Parenthood might mean two friends raising a child whilst living separately, or a polyamorous constellation raising children in a communal household, or former romantic partners collaborating as parents. It could look like long-term partners – in which one or both are reluctant to parent in a nuclear set-up – finding an approach that works for them both, perhaps by co-parenting with another couple or individual, or by parenting in collaboration with other parents, having made agreements around collective approaches to childcare.
Whilst some at the event considered co-parenting a ‘back-up’ option should they not meet a romantic partner to parent with, others considered it their first preference. And unlike in traditional conversations around parenting, what it meant to ‘have a child’ did not mean one thing: coupled biological reproduction, assisted reproductive technologies, fostering, adoption and surrogacy were all discussed.

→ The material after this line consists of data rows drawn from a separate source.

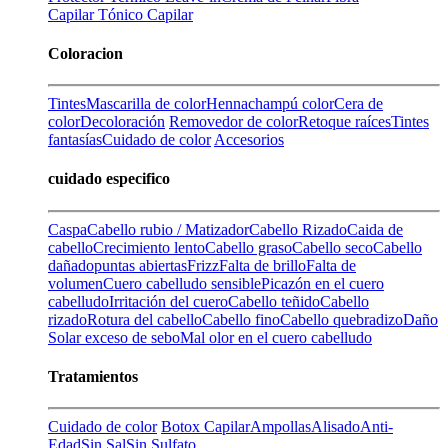
Capilar
Tónico Capilar
Coloracion
Tintes
Mascarilla de color
Henna
champú color
Cera de
color
Decoloración
Removedor de color
Retoque raíces
Tintes
fantasías
Cuidado de color
Accesorios
cuidado especifico
Caspa
Cabello rubio / Matizador
Cabello Rizado
Caida de
cabello
Crecimiento lento
Cabello graso
Cabello seco
Cabello
dañado
puntas abiertas
Frizz
Falta de brillo
Falta de
volumen
Cuero cabelludo sensible
Picazón en el cuero
cabelludo
Irritación del cuero
Cabello teñido
Cabello
rizado
Rotura del cabello
Cabello fino
Cabello quebradizo
Daño
Solar
exceso de sebo
Mal olor en el cuero cabelludo
Tratamientos
Cuidado de color
Botox Capilar
Ampollas
Alisado
Anti-
Edad
Sin Sal
Sin Sulfato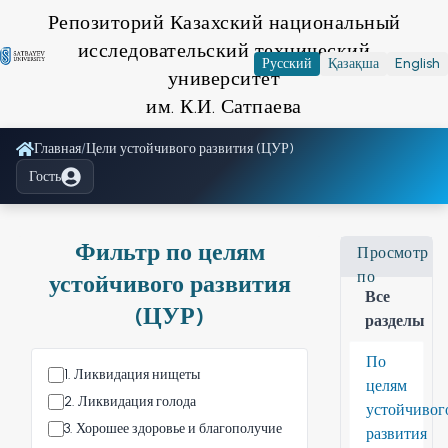
Репозиторий Казахский национальный
исследовательский технический
Русский
Қазақша
English
университет
им. К.И. Сатпаева
Главная
/
Цели устойчивого развития (ЦУР)
Гость
Фильтр по целям
Просмотр
по
устойчивого развития
Все
(ЦУР)
разделы
По
1
.
Ликвидация нищеты
целям
2
.
Ликвидация голода
устойчивог
3
.
Хорошее здоровье и благополучие
развития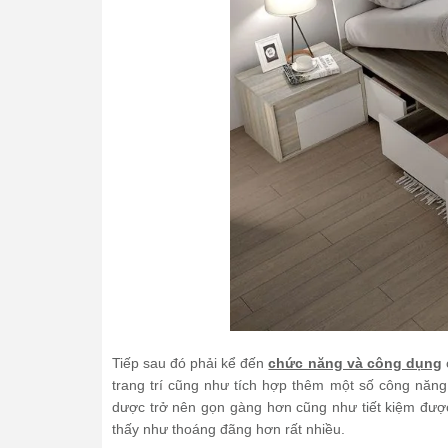
Tiếp sau đó phải kể đến
chức năng và công dụng
trang trí cũng như tích hợp thêm một số công năng
dược trở nên gọn gàng hơn cũng như tiết kiệm đượ
thấy như thoáng đãng hơn rất nhiều.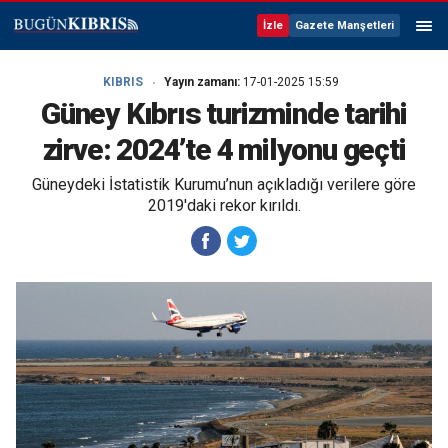
İzle
Gazete Manşetleri
KIBRIS
Yayın zamanı:
17-01-2025 15:59
Güney Kıbrıs turizminde tarihi
zirve: 2024’te 4 milyonu geçti
Güneydeki İstatistik Kurumu’nun açıkladığı verilere göre
2019'daki rekor kırıldı.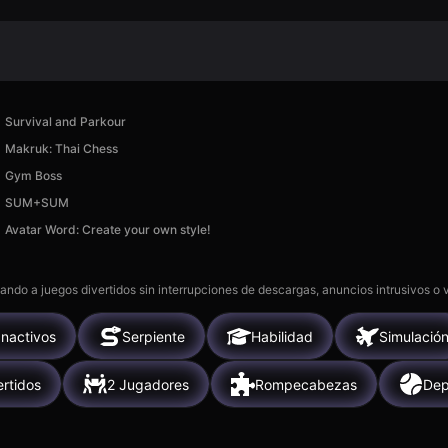
Survival and Parkour
Makruk: Thai Chess
Gym Boss
SUM+SUM
Avatar Word: Create your own style!
gando a juegos divertidos sin interrupciones de descargas, anuncios intrusivos o
Inactivos
Serpiente
Habilidad
Simulació
ertidos
2 Jugadores
Rompecabezas
Dep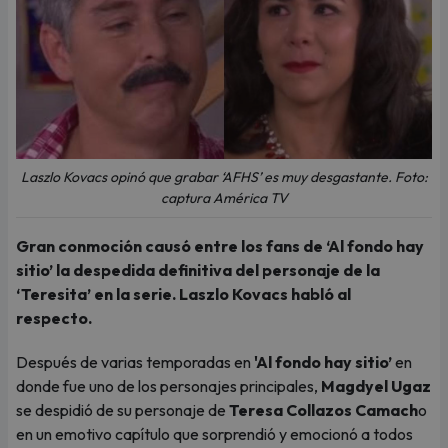
Laszlo Kovacs opinó que grabar ‘AFHS’ es muy desgastante. Foto:
captura América TV
Gran conmoción causó entre los fans de ‘Al fondo hay
sitio’ la despedida definitiva del personaje de la
‘Teresita’ en la serie. Laszlo Kovacs habló al
respecto.
Después de varias temporadas en
'Al fondo hay sitio’
en
donde fue uno de los personajes principales,
Magdyel Ugaz
se despidió de su personaje de
Teresa Collazos Camach
o
en un emotivo capítulo que sorprendió y emocionó a todos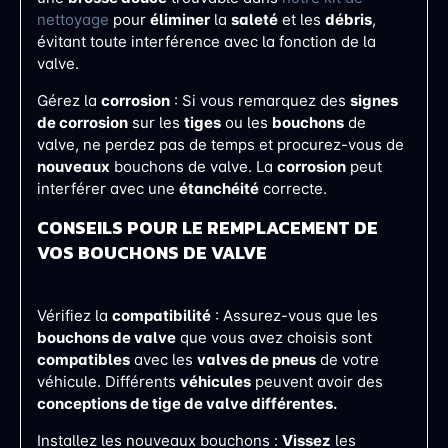
nettoyage
pour
éliminer
la
saleté
et les
débris
,
évitant toute interférence avec la fonction de la
valve.
Gérez la
corrosion
: Si vous remarquez des
signes
de corrosion
sur les
tiges
ou les
bouchons
de
valve, ne perdez pas de temps et procurez-vous de
nouveaux
bouchons de valve. La
corrosion
peut
interférer avec une
étanchéité
correcte.
CONSEILS POUR LE REMPLACEMENT DE
VOS BOUCHONS DE VALVE
Vérifiez la
compatibilité
: Assurez-vous que les
bouchons de valve
que vous avez choisis sont
compatibles
avec les
valves de pneus
de votre
véhicule. Différents
véhicules
peuvent avoir des
conceptions de tige de valve différentes.
Installez les nouveaux bouchons :
Vissez
les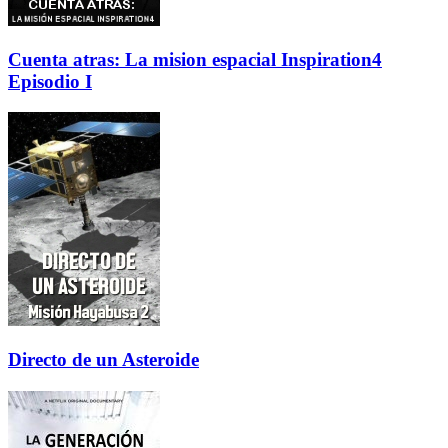
Cuenta atras: La mision espacial Inspiration4
Episodio I
Directo de un Asteroide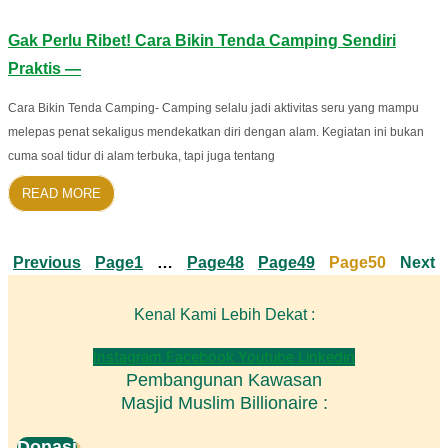
Gak Perlu Ribet! Cara Bikin Tenda Camping Sendiri
Praktis —
Cara Bikin Tenda Camping- Camping selalu jadi aktivitas seru yang mampu
melepas penat sekaligus mendekatkan diri dengan alam. Kegiatan ini bukan
cuma soal tidur di alam terbuka, tapi juga tentang
READ MORE
Previous
Page
1
…
Page
48
Page
49
Page
50
Next
Kenal Kami Lebih Dekat :
Instagram
Facebook
Youtube
Linkedin
Pembangunan Kawasan
Masjid Muslim Billionaire :
Donasi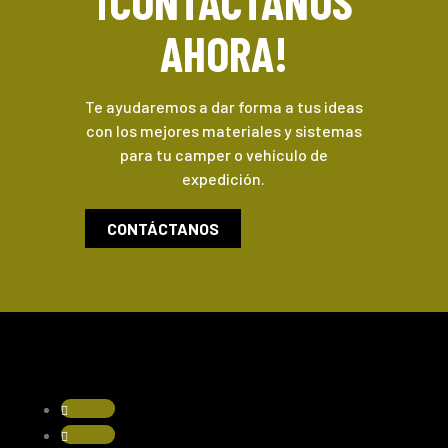
¡CONTÁCTANOS
AHORA!
Te ayudaremos a dar forma a tus ideas
con los mejores materiales y sistemas
para tu camper o vehículo de
expedición.
CONTÁCTANOS
Seguir
Seguir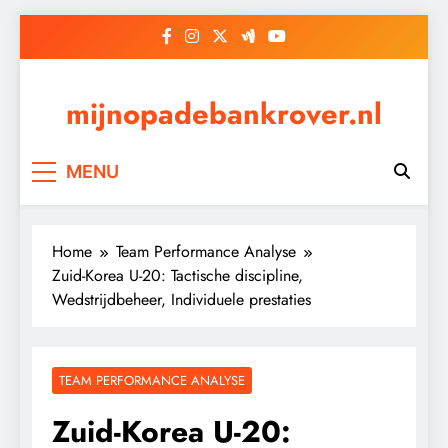
Skip
to
content
mijnopadebankrover.nl
MENU
Home
Team Performance Analyse
Zuid-Korea U-20: Tactische discipline,
Wedstrijdbeheer, Individuele prestaties
TEAM PERFORMANCE ANALYSE
Zuid-Korea U-20:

The event didn’t shy away from the potential challenges of non-normative parenting. Eleanor notes that co-parents might not be covered by existing legal frameworks, potentially risking problems if relationships break down. To minimise this risk, Alice and Tina plan to have “structured counselling” with the third co-parent ahead of having a child. Ruby, meanwhile, came away from the event “feeling really excited but also more grounded and realistic about what might or might not be possible” because of “logistics, money and geography”.
More big, queer families.
January’s queer platonic co-parenting meet-up will likely be the first of many. “Responses have been overwhelmingly positive,” says Eleanor, with many saying they’ve “been waiting for an event like this for years”. Already, attendees have offered to help organise more events – including in other cities – and have set up WhatsApp groups to continue the conversations. Ultimately, Eleanor’s hope is that such events will support people to “make babies with big, loving queer families”.
“What if we could approach parenting in a similar way to queer polyamory?” asks Ruby. This, she suggests, could mean “dismantling structures which may be harmful, not expecting a child’s needs to be met by just two parents, offering respite to carers, sharing the load of care work and expanding how a child can receive the nurture they need.”
*Names have been changed to protect anonymity.
Sophie K Rosa is a freelance journalist.